Cordero de Dios, que quitas los pecados del mundo, perdónanos, Señor.
℣. Ruega por nosotros, bienaventurado San José.
℞. A fin de que seamos dignos de las promesas de Jesucristo.
ORACION
¡Oh Dios! cuya bondad y sabiduría son infinitas, y que, al elevar al justo José a la dignidad de esposo de María, le disteis los derechos y autoridad de padre sobre vuestro único Hijo, haced que, imitando el respeto, la sumisión y el cariño que el mismo Jesucristo y su santísima Madre tuvieron a este gran Santo, le veneremos también con piedad filial, a fin de obtener por su intercesión, la gracia de amaros y serviros en este mundo, en espíritu y verdad, para tener la dicha de poseeros.
¡Jesús, María y José, os doy mi corazón, mi espíritu y mi vida!
¡Jesús, María y José, asistidme en vida y en mi última agonía!

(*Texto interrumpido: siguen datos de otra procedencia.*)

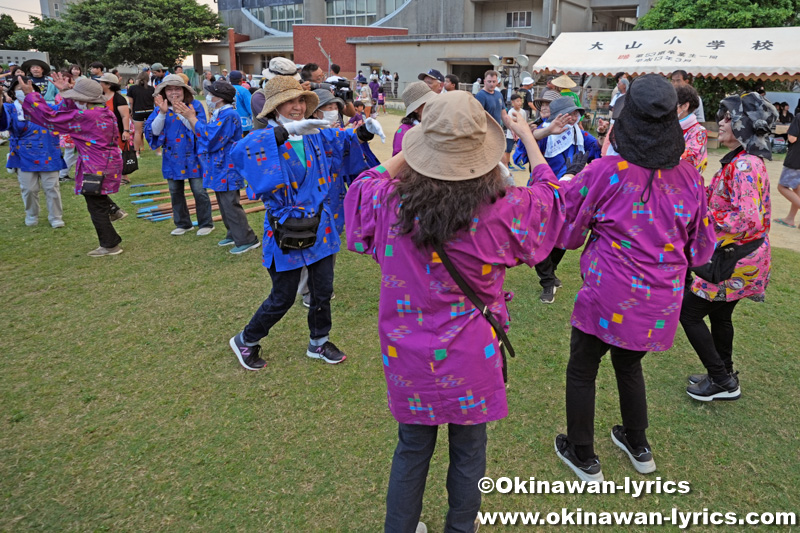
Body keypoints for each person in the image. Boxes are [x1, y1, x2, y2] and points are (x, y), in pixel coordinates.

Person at [344, 90, 565, 533]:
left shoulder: (388, 204)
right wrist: (528, 138)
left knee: (412, 447)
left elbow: (360, 187)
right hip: (473, 354)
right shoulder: (506, 209)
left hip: (405, 354)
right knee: (469, 448)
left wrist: (417, 152)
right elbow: (552, 198)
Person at [553, 74, 715, 482]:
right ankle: (638, 444)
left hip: (606, 296)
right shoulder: (691, 179)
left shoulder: (605, 172)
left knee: (582, 368)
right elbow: (701, 251)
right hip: (659, 303)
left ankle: (583, 452)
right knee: (628, 366)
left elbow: (569, 235)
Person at [227, 75, 347, 369]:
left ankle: (318, 342)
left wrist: (364, 134)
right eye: (289, 102)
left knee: (322, 289)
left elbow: (340, 142)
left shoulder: (313, 132)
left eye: (300, 101)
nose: (297, 107)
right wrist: (283, 133)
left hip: (320, 224)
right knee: (283, 296)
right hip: (285, 227)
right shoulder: (260, 139)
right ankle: (245, 339)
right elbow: (239, 154)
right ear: (274, 108)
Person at [680, 93, 777, 401]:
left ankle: (722, 380)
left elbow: (746, 218)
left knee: (689, 313)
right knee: (720, 316)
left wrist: (706, 217)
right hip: (743, 257)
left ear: (741, 125)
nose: (720, 123)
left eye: (726, 118)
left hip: (736, 258)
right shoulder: (740, 160)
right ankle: (723, 373)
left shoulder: (744, 165)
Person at [20, 74, 125, 256]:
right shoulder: (104, 112)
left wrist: (31, 96)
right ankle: (114, 211)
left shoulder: (84, 116)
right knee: (96, 198)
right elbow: (67, 113)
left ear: (83, 100)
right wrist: (66, 91)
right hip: (108, 162)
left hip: (95, 166)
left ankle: (110, 245)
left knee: (95, 205)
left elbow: (51, 117)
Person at [174, 80, 259, 253]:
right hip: (219, 166)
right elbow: (205, 131)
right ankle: (233, 233)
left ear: (219, 98)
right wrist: (188, 118)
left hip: (227, 166)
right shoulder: (219, 113)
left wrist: (191, 118)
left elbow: (210, 137)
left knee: (230, 203)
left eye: (211, 94)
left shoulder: (229, 115)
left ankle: (247, 238)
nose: (209, 96)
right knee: (222, 201)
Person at [144, 74, 214, 237]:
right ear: (164, 92)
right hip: (172, 155)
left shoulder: (195, 105)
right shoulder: (160, 108)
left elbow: (200, 131)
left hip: (193, 155)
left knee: (199, 190)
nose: (173, 92)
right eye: (169, 89)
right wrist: (162, 113)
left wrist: (183, 113)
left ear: (184, 90)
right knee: (175, 191)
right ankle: (183, 223)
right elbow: (153, 132)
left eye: (177, 89)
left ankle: (206, 223)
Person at [1, 80, 66, 228]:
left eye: (27, 88)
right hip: (23, 154)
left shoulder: (46, 108)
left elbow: (64, 112)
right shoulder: (10, 108)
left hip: (48, 152)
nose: (23, 91)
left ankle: (56, 217)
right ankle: (31, 214)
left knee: (52, 187)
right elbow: (2, 123)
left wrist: (65, 92)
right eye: (19, 88)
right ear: (12, 92)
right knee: (29, 189)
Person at [97, 73, 132, 184]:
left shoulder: (119, 99)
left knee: (119, 153)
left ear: (108, 85)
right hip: (102, 132)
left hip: (117, 131)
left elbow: (125, 116)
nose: (99, 83)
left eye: (101, 82)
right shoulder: (99, 97)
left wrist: (126, 131)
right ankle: (109, 175)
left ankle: (124, 176)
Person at [475, 70, 510, 166]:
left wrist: (512, 129)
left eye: (494, 81)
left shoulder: (499, 94)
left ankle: (506, 178)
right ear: (484, 81)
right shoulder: (480, 95)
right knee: (489, 160)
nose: (492, 84)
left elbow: (504, 114)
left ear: (497, 82)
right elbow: (478, 117)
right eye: (489, 81)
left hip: (498, 131)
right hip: (487, 133)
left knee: (502, 159)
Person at [392, 81, 436, 157]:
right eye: (429, 102)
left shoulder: (436, 123)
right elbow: (398, 160)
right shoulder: (404, 132)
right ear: (416, 108)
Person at [676, 85, 708, 175]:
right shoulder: (669, 126)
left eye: (673, 104)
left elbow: (689, 158)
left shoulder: (699, 131)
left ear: (685, 106)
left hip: (686, 182)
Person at [776, 111, 800, 227]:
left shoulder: (799, 117)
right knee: (797, 189)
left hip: (796, 158)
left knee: (782, 187)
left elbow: (792, 138)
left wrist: (789, 131)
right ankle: (790, 218)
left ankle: (790, 219)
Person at [127, 71, 155, 157]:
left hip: (138, 112)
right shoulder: (152, 89)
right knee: (153, 131)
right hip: (150, 111)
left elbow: (131, 102)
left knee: (138, 132)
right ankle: (157, 151)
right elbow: (155, 101)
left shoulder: (132, 88)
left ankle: (137, 152)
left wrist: (131, 112)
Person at [506, 93, 527, 171]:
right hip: (511, 134)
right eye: (517, 101)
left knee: (520, 148)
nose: (519, 103)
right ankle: (508, 163)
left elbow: (524, 121)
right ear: (512, 102)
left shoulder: (523, 112)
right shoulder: (510, 111)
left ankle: (519, 161)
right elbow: (510, 121)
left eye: (520, 101)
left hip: (520, 134)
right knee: (508, 149)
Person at [228, 70, 253, 136]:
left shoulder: (226, 89)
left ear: (229, 79)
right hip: (243, 124)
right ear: (241, 79)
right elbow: (250, 107)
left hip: (228, 123)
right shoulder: (244, 91)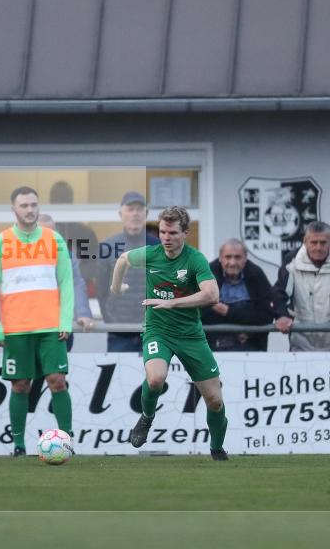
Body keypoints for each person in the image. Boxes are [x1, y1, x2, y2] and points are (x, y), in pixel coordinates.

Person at [111, 206, 228, 460]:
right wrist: (116, 287)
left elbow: (212, 295)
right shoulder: (151, 254)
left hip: (190, 334)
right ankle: (146, 417)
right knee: (155, 379)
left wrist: (173, 303)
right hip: (158, 330)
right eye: (163, 231)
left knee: (215, 400)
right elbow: (122, 260)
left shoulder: (195, 259)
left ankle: (217, 448)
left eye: (173, 232)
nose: (166, 237)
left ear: (185, 233)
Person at [0, 187, 74, 457]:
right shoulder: (0, 243)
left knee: (57, 380)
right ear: (14, 209)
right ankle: (19, 445)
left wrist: (65, 320)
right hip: (16, 327)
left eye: (34, 204)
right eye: (24, 205)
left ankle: (66, 441)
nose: (30, 209)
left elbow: (66, 283)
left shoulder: (54, 239)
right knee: (20, 384)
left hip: (50, 326)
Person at [273, 221, 330, 351]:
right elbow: (280, 292)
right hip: (301, 340)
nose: (318, 247)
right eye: (313, 242)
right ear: (305, 241)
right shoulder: (291, 260)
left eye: (323, 243)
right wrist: (282, 315)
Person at [97, 191, 159, 352]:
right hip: (119, 335)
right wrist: (111, 321)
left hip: (153, 332)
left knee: (155, 377)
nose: (135, 214)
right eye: (130, 209)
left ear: (146, 214)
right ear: (121, 214)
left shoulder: (158, 247)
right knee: (119, 377)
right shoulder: (108, 246)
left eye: (139, 209)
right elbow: (101, 291)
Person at [201, 239, 274, 351]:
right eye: (228, 257)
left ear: (245, 259)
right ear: (220, 258)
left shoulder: (256, 275)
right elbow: (199, 314)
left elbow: (266, 316)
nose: (233, 263)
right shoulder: (207, 274)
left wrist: (227, 311)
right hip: (211, 345)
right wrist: (238, 325)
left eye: (238, 257)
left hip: (250, 343)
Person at [39, 213, 94, 351]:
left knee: (57, 372)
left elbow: (76, 284)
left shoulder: (65, 254)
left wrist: (82, 314)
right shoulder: (16, 254)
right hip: (26, 328)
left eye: (52, 232)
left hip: (59, 329)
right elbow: (0, 284)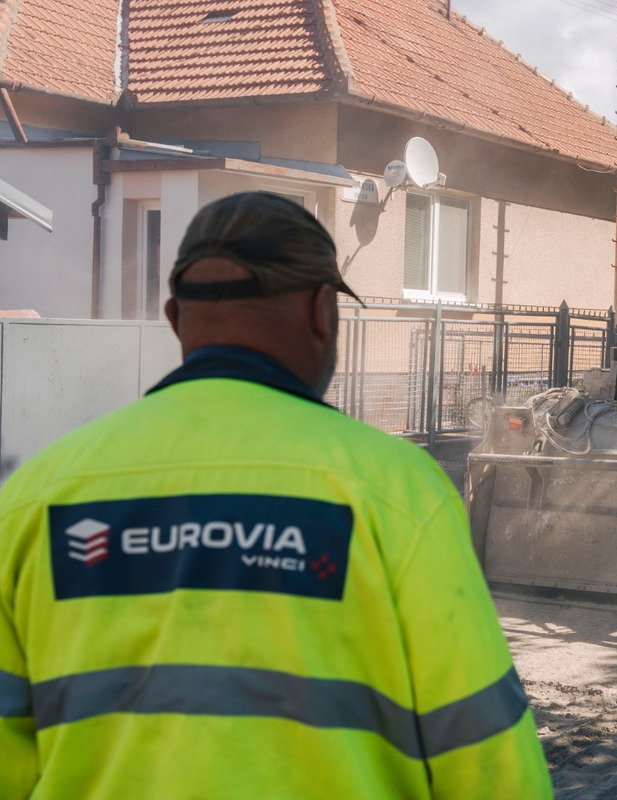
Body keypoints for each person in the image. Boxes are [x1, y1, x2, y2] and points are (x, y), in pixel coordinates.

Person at [0, 192, 552, 798]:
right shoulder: (397, 492)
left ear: (176, 318)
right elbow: (491, 768)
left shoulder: (31, 502)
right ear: (322, 312)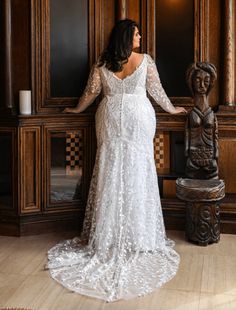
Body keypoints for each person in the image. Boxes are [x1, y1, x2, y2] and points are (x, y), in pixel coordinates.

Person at [46, 19, 187, 302]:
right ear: (126, 36)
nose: (140, 37)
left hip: (110, 116)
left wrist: (76, 109)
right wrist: (171, 109)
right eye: (136, 33)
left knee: (111, 169)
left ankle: (109, 237)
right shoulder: (144, 60)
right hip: (138, 116)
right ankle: (140, 236)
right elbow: (157, 91)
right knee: (138, 171)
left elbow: (90, 93)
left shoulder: (103, 62)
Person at [185, 62, 218, 179]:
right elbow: (187, 133)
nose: (202, 85)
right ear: (192, 83)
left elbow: (215, 135)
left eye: (206, 81)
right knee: (189, 176)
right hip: (193, 155)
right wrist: (186, 151)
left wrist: (216, 153)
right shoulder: (192, 113)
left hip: (209, 154)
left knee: (214, 175)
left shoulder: (211, 114)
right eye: (197, 80)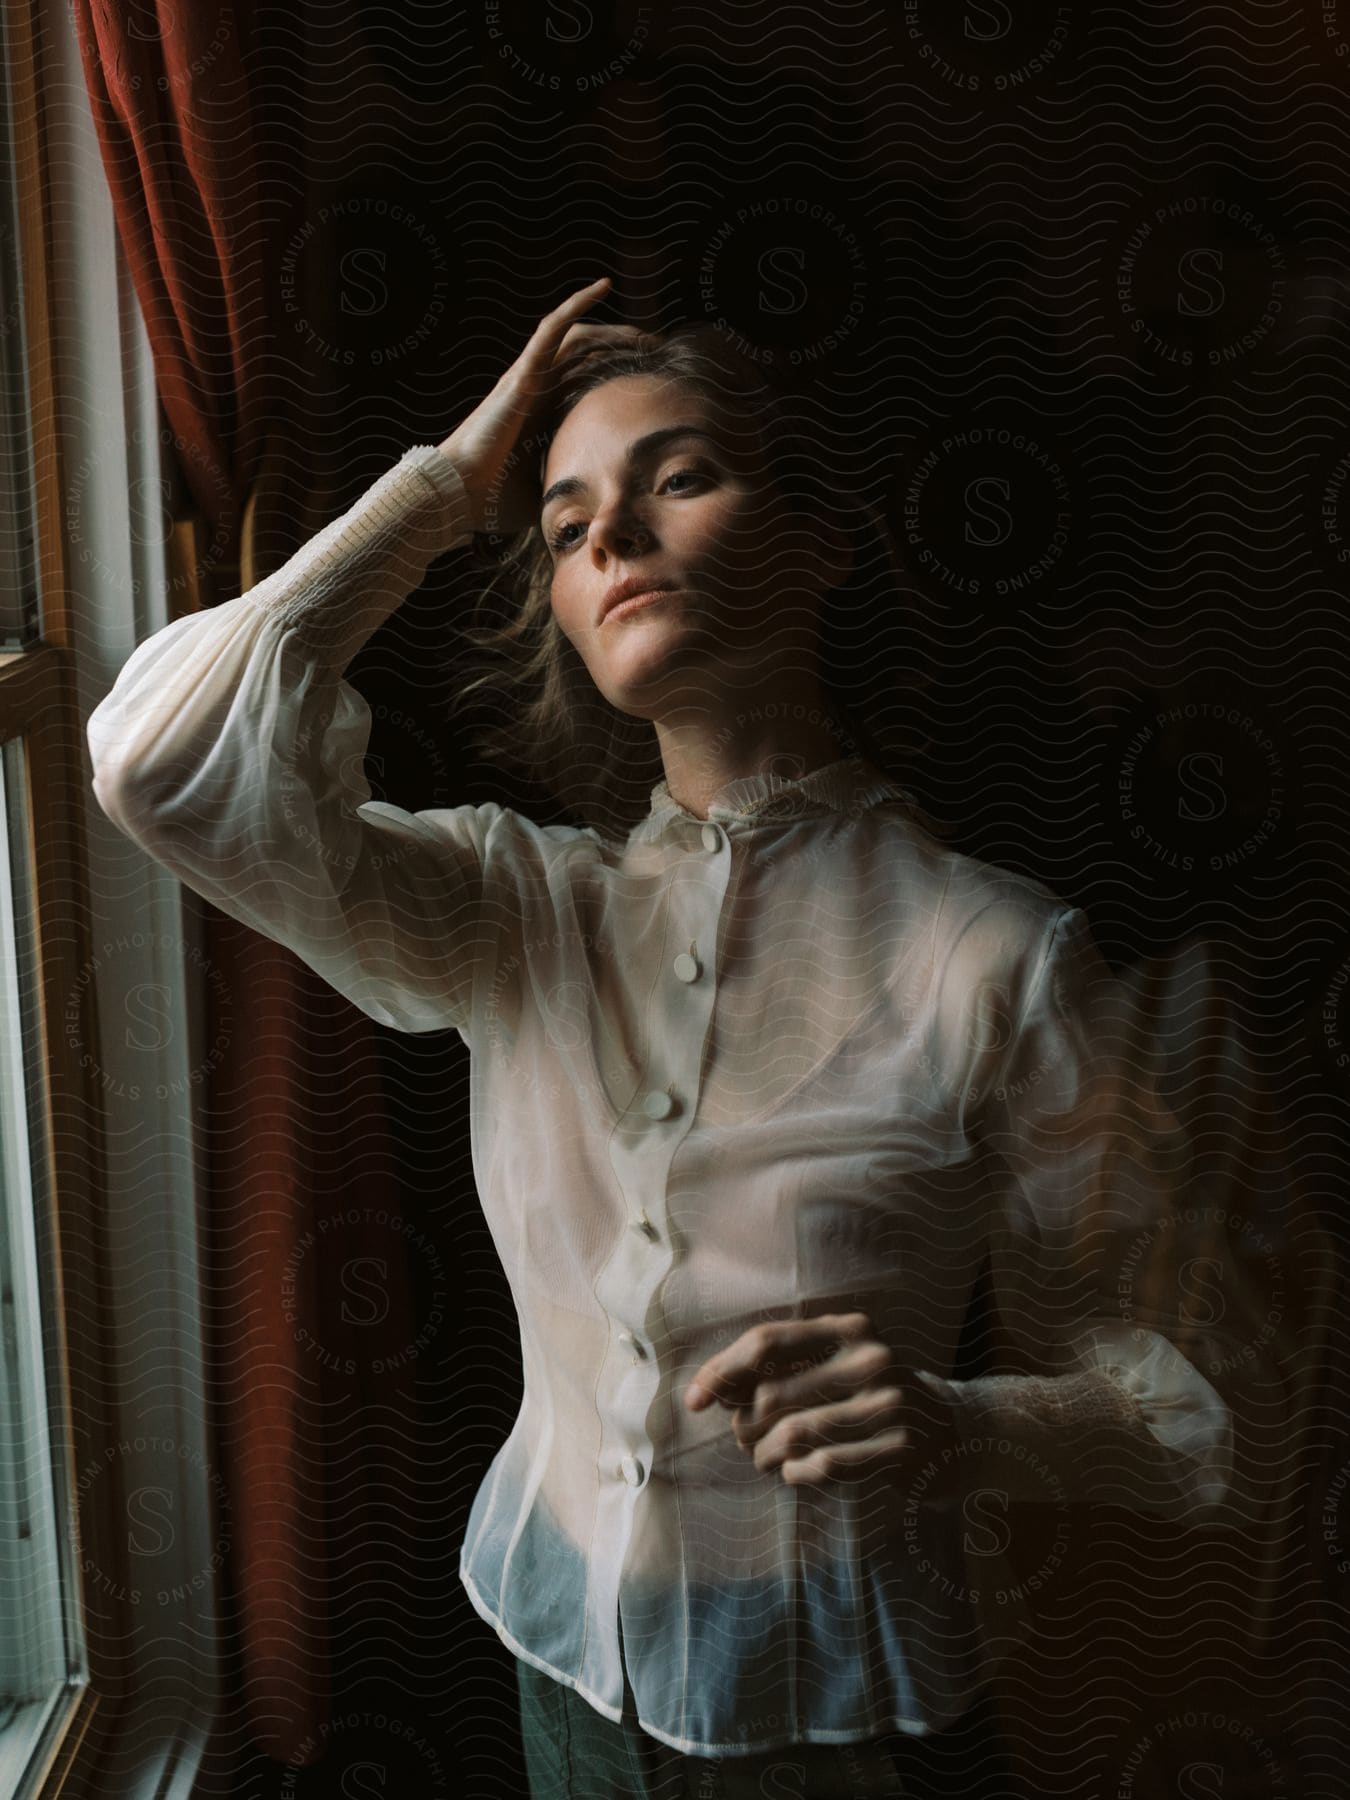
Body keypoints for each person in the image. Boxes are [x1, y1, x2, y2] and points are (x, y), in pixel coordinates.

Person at [86, 279, 1256, 1798]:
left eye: (678, 478)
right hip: (557, 1664)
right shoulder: (514, 912)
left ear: (822, 540)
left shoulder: (991, 954)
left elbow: (1197, 1403)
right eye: (566, 528)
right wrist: (448, 486)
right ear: (559, 617)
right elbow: (159, 767)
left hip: (843, 1711)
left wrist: (965, 1427)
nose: (611, 540)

¡Jesús, María y José, haced que expire en vuestra compañía! (Cien días de indulgencias cada vez que se recite cada una de estas invocaciones. Pío VII, 28 de abril de 1803).
MEMORÁRE
Acordaos, ¡oh castísimo esposo de la Virgen María, San José, mi amable protector!, que nunca se ha oído decir que ninguno de los que ha invocado vuestra protección o implorado vuestros auxilios, hayan quedado sin consuelo. Lleno de confianza en vuestro poder, llego a vuestra presencia, y me recomiendo con fervor. ¡Ah! No desdeñéis mis oraciones, oh vos, que habéis sido llamado padre del Redentor, sino escuchadlas con benevolencia, y dignaos recibirlas favorablemente. Así sea. (Trescientos días de indulgencias, una vez por día, aplicables a los difuntos. Breve de Nuestro Santo Padre el Papa León XIII).